Loyd Robinson compares Los Angeles’ Central Avenue in the 1940s to Las Vegas.
“It was like The Strip - it never did go to sleep,” said the 75-year-old Central Avenue native.
From the 1920s to 1950s, Central Avenue was known as the jazz hub of the city. Deemed “Little Harlem” by some, the street attracted entertainers, performers and Angelenos looking to hear the sounds of trumpets and saxophones.
Robinson remembers the after-hours houses, the gambling and the drinking along the avenue - but most of all the music. The sounds of jazz and blues could always be heard throughout the neighborhoods during this time, he recalled.
“In those days, people were into their music,” Robinson said. “They had record players, turntables.”
But the main draw were the jazz clubs sprinkled along Central Avenue - the remnants of which can still be found along the street. The DownBeat, the LoveJoy and the Hole in the Wall were only a few of the many that were popular during the time.
"This was the street," Robinson said, pointing to Central Avenue from a bench outside of Kilgore Manor, a senior citizen home where he lives.
Today, some of Central Avenue’s soulful spirit has been lost as these historical venues are replaced or forgotten, but efforts like the Central Avenue Jazz Festival work to keep Los Angeles jazz alive. The festival, which is celebrating its 17th year this weekend, will feature jazz performers like the Diana Holling Band and Phil Ranelin, as well as a tribute to Etta James.
"Not only are we trying to appreciate history and celebrate the folks that are still with us, but we are trying to bring in new blood - young people who appreciate jazz," said Councilwoman Jan Perry, whose office puts on the festival.
During the event, one landmark - the Dunbar Hotel at 4225 South Central Ave. - still stands as a testament to the area’s rich jazz history. Major musicians hung out and stayed at the Dunbar, which first opened in 1928 as the flagship hotel for the NAACP’s West Coast Convention, and often performed at its next-door neighbor, the Club Alabam.
“The Dunbar was the heart of Los Angeles,” Robinson said. “The Dunbar Hotel was the most exclusive place.”
He said he was too young to visit the hotel in its prime, but he can remember his father going there and bringing back tales about the stars he had seen.
“If people wanted to find you, they would find you down at the Dunbar,” Robinson said.
Now, the Dunbar Hotel is under renovation to become an affordable housing community for the elderly.
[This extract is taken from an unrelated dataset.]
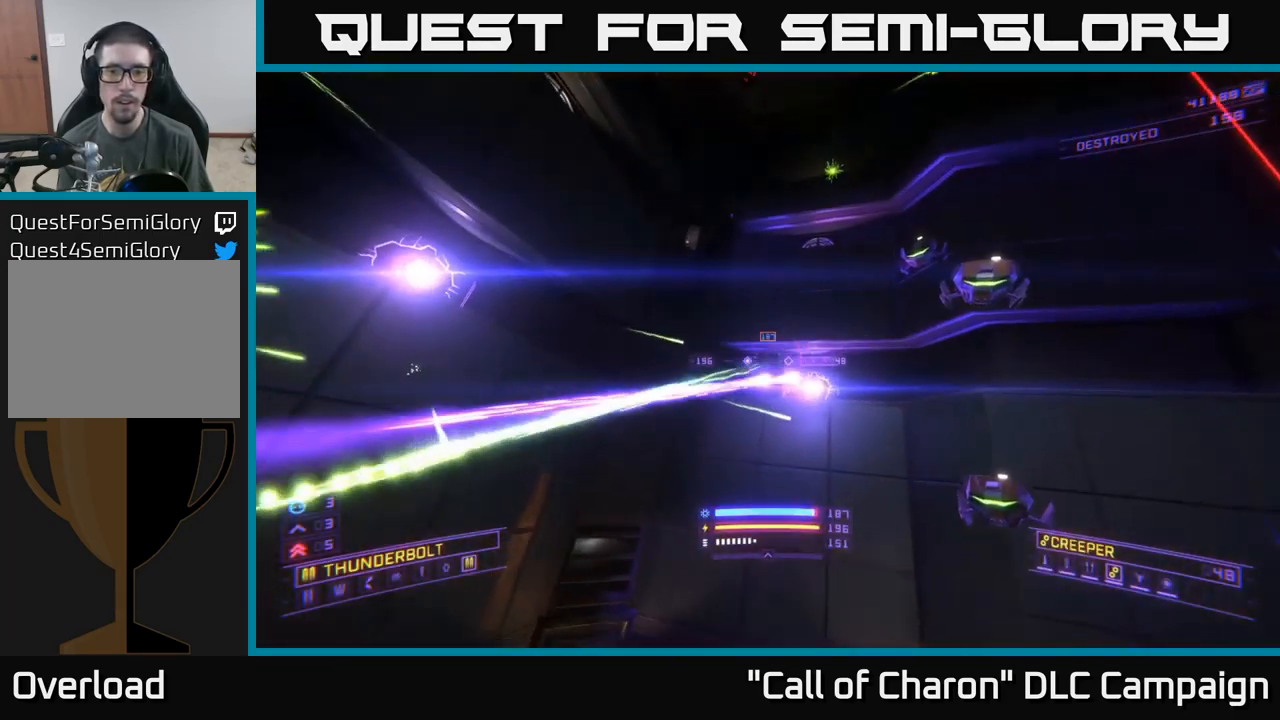
{"buttons": ["R2"], "left_stick": "up", "right_stick": "center", "events": [[83, "right_stick", "center"], [200, "left_stick", "up-left"], [250, "R2", "down"], [250, "right_stick", "down"], [367, "left_stick", "up"], [400, "right_stick", "center"], [450, "A", "up"]]}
Construction crews and scaffolding currently crowd the building’s facade, where Ella Fitzgerald and Charlie Parker once stood.
The building is expected to open sometime next spring, Perry said.
The DownBeat Club at 4201 South Central Ave., along the same block as the Dunbar and Club Alabam, was also a major player in the Central Avenue jazz scene. While the building now looks like a regular business, a placard out front reminds passersby of the club’s former glory.
Across the street from the Dunbar Hotel and the DownBeat were the former sites of the Last Word and Memo Club - two well-known places to hear jazz music along Central Avenue. The Last Word has since been torn down, and there is now a KFC parking lot where the Memo Club once stood.
From Robinson’s current home, he can see the Lincoln Theater - which he also described as the “center” of Los Angeles jazz. Robinson said he can remember as a child going to the theater that was known to some as the “West Coast Apollo” for its movies, theater shows and live performances by leading African-American entertainers.
In 1962, however, the popular theater that once knew performers like Duke Ellington and Billie Holiday was converted to a church, and now serves as a space for the Iglesia de Cristo Ministerios Juda.
“Everything has changed (now),” Robinson said. “But that was a good time, everybody was happy back then.”
Robinson said he goes to the jazz festival every year, and will be paying a visit this Saturday.
While the jazz clubs are gone, he said the festival serves as a reminder of his street’s musical history.
“(The festival) brings back a lot of memories,” he said, smiling. “It brings a lot of people together.”